[DATA SECTION]
Content starts

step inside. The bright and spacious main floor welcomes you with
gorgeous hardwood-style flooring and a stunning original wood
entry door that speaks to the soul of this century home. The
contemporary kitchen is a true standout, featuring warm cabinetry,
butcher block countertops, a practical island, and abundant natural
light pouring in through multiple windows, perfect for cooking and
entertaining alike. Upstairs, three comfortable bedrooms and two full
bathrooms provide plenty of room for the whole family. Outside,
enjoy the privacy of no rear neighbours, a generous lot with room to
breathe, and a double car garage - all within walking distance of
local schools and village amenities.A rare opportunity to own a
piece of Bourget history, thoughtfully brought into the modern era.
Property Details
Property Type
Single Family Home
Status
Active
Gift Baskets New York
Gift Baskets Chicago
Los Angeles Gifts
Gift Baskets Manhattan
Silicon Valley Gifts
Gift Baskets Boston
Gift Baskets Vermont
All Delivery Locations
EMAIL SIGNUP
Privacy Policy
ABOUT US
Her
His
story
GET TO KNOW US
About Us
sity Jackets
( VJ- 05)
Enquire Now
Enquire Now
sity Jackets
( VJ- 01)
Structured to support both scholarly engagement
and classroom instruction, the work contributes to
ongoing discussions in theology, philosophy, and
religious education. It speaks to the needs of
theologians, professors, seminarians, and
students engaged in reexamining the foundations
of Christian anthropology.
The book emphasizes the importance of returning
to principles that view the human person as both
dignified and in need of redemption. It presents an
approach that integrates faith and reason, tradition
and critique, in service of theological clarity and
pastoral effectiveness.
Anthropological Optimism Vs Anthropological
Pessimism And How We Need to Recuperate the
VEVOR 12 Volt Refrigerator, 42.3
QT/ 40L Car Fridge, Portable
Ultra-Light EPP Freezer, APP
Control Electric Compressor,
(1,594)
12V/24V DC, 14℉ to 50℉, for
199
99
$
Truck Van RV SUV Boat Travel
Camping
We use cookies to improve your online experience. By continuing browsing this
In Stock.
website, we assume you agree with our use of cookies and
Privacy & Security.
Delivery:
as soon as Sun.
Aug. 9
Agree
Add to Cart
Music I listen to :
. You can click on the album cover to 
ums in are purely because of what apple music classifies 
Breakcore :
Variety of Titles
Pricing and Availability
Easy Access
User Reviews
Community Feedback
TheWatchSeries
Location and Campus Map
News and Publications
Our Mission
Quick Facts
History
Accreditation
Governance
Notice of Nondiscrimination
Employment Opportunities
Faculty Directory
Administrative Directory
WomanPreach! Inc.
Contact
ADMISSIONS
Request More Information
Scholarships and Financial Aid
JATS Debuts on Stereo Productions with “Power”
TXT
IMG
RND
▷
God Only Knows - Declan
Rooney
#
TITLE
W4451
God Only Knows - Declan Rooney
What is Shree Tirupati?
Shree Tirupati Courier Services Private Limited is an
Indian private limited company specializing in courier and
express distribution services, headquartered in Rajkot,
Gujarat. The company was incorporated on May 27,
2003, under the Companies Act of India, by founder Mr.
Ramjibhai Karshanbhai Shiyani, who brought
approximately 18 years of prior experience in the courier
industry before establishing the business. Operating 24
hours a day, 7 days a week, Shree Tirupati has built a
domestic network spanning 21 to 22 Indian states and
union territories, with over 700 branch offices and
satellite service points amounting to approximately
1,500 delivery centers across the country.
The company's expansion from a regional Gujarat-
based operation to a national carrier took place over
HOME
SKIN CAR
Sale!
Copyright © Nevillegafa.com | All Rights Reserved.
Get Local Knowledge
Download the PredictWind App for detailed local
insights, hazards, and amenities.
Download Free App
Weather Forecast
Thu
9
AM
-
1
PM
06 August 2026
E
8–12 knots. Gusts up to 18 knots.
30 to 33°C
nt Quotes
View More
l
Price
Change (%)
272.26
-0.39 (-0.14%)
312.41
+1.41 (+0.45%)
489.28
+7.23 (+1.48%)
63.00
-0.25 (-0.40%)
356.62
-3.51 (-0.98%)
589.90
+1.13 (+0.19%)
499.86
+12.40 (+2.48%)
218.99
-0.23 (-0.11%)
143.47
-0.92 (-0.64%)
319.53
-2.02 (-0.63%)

Content ends

[TASK DIRECTIONS] Set down verbatim only the lines between the start of the data above and the line with "entertaining alike. Upstairs, three", both boundaries included.

[TASK ANSWER]
step inside. The bright and spacious main floor welcomes you with
gorgeous hardwood-style flooring and a stunning original wood
entry door that speaks to the soul of this century home. The
contemporary kitchen is a true standout, featuring warm cabinetry,
butcher block countertops, a practical island, and abundant natural
light pouring in through multiple windows, perfect for cooking and
entertaining alike. Upstairs, three comfortable bedrooms and two full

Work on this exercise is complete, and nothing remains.